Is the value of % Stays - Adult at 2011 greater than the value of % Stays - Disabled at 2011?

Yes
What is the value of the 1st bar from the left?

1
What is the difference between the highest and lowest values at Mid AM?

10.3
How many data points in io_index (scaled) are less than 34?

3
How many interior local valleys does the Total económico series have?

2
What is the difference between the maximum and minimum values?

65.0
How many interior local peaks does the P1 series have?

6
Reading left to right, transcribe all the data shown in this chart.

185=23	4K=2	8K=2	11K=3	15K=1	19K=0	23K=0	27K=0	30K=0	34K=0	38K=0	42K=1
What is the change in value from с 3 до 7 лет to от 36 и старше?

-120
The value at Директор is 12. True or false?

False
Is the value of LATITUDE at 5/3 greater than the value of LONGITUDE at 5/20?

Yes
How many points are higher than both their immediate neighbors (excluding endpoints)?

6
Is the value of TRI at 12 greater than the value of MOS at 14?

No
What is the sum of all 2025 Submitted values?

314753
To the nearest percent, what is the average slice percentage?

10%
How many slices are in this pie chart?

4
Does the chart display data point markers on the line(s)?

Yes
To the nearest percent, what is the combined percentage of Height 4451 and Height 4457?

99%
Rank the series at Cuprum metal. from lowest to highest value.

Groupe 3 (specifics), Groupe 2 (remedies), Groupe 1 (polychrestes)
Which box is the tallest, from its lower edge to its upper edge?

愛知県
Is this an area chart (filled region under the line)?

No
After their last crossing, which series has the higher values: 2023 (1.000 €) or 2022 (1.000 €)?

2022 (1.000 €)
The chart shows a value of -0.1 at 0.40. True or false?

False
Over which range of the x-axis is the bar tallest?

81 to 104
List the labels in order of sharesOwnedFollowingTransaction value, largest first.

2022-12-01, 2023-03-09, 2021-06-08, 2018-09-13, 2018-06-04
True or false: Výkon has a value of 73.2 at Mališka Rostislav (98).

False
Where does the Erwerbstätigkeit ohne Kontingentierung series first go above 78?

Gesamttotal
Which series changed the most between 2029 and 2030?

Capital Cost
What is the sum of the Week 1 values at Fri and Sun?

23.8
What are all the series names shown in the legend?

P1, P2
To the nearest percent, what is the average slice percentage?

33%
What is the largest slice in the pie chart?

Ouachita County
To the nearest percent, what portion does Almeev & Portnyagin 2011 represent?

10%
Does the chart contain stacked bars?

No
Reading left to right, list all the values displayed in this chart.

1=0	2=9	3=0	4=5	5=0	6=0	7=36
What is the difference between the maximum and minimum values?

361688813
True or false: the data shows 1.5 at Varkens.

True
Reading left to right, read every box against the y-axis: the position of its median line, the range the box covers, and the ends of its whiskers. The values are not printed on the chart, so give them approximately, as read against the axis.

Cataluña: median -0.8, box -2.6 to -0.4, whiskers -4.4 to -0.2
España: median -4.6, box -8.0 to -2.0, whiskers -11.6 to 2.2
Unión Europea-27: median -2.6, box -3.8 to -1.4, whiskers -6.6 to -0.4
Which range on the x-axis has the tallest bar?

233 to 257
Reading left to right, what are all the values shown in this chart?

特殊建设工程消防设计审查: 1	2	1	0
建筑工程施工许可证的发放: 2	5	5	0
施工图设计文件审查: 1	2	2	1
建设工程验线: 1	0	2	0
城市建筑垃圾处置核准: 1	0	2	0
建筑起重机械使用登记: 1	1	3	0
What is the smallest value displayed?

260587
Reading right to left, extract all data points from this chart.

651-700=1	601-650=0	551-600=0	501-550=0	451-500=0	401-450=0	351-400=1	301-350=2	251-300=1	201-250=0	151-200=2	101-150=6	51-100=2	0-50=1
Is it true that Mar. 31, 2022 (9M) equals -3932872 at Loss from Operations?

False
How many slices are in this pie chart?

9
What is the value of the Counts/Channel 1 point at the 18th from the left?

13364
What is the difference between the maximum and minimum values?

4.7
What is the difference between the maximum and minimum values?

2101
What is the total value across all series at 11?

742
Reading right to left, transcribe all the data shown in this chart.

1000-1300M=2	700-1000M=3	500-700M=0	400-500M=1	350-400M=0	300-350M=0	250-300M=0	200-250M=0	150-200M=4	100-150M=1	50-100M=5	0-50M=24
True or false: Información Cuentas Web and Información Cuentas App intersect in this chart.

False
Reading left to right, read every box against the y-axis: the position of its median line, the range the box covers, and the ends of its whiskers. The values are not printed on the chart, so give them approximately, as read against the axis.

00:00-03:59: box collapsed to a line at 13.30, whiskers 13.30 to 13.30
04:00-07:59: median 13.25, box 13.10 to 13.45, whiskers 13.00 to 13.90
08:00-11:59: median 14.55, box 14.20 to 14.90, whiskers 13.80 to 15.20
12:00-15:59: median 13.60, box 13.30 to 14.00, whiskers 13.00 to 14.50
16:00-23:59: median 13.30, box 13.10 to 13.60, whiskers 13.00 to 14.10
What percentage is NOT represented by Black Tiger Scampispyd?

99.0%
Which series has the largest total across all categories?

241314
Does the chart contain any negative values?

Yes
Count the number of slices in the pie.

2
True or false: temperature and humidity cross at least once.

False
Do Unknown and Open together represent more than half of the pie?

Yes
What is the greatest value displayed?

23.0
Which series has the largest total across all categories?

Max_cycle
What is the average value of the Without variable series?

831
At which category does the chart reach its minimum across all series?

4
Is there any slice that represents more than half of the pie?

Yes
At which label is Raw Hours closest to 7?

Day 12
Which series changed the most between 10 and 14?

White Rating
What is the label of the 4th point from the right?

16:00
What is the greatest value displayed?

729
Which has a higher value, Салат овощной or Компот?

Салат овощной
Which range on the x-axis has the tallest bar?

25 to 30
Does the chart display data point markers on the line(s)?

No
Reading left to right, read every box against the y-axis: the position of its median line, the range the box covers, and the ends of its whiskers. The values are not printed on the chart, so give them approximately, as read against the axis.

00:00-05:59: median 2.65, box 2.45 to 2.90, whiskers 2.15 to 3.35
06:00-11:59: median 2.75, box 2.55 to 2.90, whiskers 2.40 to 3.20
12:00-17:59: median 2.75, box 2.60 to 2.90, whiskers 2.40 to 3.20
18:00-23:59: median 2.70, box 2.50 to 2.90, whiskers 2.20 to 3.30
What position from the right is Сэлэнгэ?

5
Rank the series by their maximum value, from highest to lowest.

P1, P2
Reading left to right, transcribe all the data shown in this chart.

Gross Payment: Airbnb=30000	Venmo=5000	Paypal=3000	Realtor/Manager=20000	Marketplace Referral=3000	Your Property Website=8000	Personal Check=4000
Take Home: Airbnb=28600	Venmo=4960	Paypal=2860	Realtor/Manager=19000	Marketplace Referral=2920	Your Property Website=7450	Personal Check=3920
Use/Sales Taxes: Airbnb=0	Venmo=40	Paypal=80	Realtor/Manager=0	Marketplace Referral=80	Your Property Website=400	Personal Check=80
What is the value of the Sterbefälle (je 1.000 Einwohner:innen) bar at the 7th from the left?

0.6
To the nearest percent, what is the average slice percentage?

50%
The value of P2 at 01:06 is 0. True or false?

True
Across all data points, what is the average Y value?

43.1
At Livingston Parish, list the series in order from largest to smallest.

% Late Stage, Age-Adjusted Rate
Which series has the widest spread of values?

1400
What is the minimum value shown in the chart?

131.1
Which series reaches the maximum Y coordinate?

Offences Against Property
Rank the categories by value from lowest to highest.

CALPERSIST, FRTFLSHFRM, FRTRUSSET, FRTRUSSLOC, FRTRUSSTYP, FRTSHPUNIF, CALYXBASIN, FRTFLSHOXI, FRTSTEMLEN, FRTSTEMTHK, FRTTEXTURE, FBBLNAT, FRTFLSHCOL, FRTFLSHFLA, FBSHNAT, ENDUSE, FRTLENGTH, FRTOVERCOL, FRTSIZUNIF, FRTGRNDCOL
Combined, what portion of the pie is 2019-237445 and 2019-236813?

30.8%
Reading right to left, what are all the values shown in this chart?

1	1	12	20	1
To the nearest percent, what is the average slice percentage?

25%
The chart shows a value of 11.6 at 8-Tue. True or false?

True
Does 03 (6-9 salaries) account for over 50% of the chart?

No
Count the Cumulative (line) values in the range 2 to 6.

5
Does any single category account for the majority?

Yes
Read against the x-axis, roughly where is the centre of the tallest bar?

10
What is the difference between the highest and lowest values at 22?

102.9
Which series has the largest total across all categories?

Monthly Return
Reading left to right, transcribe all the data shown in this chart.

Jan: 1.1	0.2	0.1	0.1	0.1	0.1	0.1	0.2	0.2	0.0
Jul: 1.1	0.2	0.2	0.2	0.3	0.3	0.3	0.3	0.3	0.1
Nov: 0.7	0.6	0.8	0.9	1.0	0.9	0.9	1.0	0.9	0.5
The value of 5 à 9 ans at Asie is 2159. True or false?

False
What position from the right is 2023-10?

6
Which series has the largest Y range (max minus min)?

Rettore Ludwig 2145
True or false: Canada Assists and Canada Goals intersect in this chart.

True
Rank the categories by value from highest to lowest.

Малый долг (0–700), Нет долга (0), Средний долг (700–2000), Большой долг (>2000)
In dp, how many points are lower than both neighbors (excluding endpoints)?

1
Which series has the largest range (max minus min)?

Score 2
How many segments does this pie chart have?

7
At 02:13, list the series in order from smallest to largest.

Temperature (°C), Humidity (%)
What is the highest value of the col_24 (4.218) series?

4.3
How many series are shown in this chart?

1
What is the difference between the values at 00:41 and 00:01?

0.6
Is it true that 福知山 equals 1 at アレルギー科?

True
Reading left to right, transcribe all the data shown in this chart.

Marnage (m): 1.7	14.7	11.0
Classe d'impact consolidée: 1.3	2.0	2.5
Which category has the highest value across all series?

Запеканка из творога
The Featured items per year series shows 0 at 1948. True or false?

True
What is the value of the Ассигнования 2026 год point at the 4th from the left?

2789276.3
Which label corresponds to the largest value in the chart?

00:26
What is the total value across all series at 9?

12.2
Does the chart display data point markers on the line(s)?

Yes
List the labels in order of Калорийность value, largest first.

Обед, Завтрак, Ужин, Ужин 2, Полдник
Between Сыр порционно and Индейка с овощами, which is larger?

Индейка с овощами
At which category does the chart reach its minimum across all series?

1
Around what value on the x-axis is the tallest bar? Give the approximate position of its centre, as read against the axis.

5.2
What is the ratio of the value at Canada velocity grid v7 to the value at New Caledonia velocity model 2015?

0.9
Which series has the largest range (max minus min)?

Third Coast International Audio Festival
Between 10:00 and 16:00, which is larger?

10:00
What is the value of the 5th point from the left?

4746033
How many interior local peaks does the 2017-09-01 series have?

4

....

● **Work item**
Reproduce the data above verbatim, from its first line through the line containing "What is the sum of the".

● **Result of the task**
Is the value of % Stays - Adult at 2011 greater than the value of % Stays - Disabled at 2011?

Yes
What is the value of the 1st bar from the left?

1
What is the difference between the highest and lowest values at Mid AM?

10.3
How many data points in io_index (scaled) are less than 34?

3
How many interior local valleys does the Total económico series have?

2
What is the difference between the maximum and minimum values?

65.0
How many interior local peaks does the P1 series have?

6
Reading left to right, transcribe all the data shown in this chart.

185=23	4K=2	8K=2	11K=3	15K=1	19K=0	23K=0	27K=0	30K=0	34K=0	38K=0	42K=1
What is the change in value from с 3 до 7 лет to от 36 и старше?

-120
The value at Директор is 12. True or false?

False
Is the value of LATITUDE at 5/3 greater than the value of LONGITUDE at 5/20?

Yes
How many points are higher than both their immediate neighbors (excluding endpoints)?

6
Is the value of TRI at 12 greater than the value of MOS at 14?

No
What is the sum of all 2025 Submitted values?

314753
To the nearest percent, what is the average slice percentage?

10%
How many slices are in this pie chart?

4
Does the chart display data point markers on the line(s)?

Yes
To the nearest percent, what is the combined percentage of Height 4451 and Height 4457?

99%
Rank the series at Cuprum metal. from lowest to highest value.

Groupe 3 (specifics), Groupe 2 (remedies), Groupe 1 (polychrestes)
Which box is the tallest, from its lower edge to its upper edge?

愛知県
Is this an area chart (filled region under the line)?

No
After their last crossing, which series has the higher values: 2023 (1.000 €) or 2022 (1.000 €)?

2022 (1.000 €)
The chart shows a value of -0.1 at 0.40. True or false?

False
Over which range of the x-axis is the bar tallest?

81 to 104
List the labels in order of sharesOwnedFollowingTransaction value, largest first.

2022-12-01, 2023-03-09, 2021-06-08, 2018-09-13, 2018-06-04
True or false: Výkon has a value of 73.2 at Mališka Rostislav (98).

False
Where does the Erwerbstätigkeit ohne Kontingentierung series first go above 78?

Gesamttotal
Which series changed the most between 2029 and 2030?

Capital Cost
What is the sum of the Week 1 values at Fri and Sun?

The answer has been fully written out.